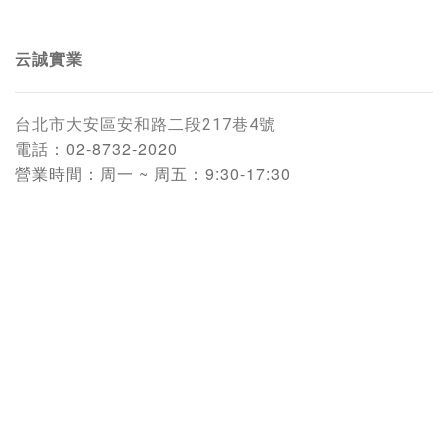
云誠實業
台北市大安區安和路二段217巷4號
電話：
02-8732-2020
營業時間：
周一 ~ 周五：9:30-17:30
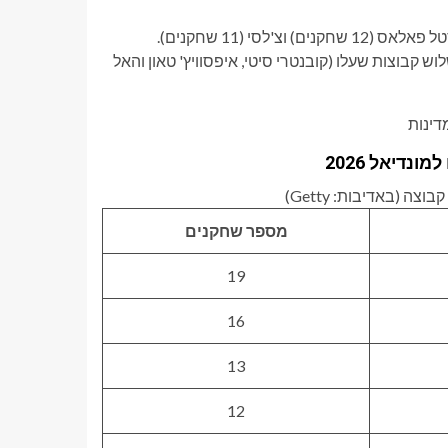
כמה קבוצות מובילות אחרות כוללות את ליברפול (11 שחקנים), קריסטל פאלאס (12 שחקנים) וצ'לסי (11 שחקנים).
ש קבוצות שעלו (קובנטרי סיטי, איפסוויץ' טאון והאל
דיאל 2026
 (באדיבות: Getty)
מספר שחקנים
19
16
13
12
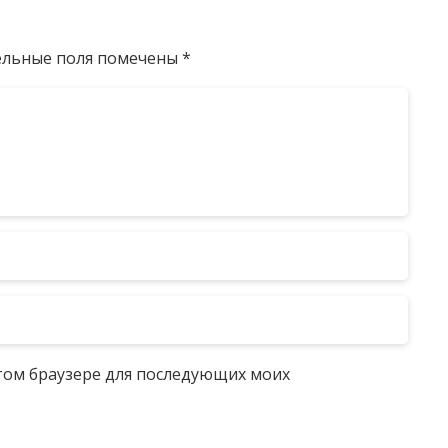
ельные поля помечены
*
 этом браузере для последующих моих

********

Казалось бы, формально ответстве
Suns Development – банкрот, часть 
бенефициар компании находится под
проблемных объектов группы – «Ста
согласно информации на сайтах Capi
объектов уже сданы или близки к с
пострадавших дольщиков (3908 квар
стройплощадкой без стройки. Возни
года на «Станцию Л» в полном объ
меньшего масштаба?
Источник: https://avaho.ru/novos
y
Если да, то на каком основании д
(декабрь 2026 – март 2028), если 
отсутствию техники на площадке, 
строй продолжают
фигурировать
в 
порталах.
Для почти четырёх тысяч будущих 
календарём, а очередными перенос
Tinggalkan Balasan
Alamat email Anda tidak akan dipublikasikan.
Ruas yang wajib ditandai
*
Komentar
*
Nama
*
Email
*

********

## [What the task asks]
Return only the lines of the records in which the string "объектов" appears.

## [Response to this exercise]
проблемных объектов группы – «Ста
объектов уже сданы или близки к с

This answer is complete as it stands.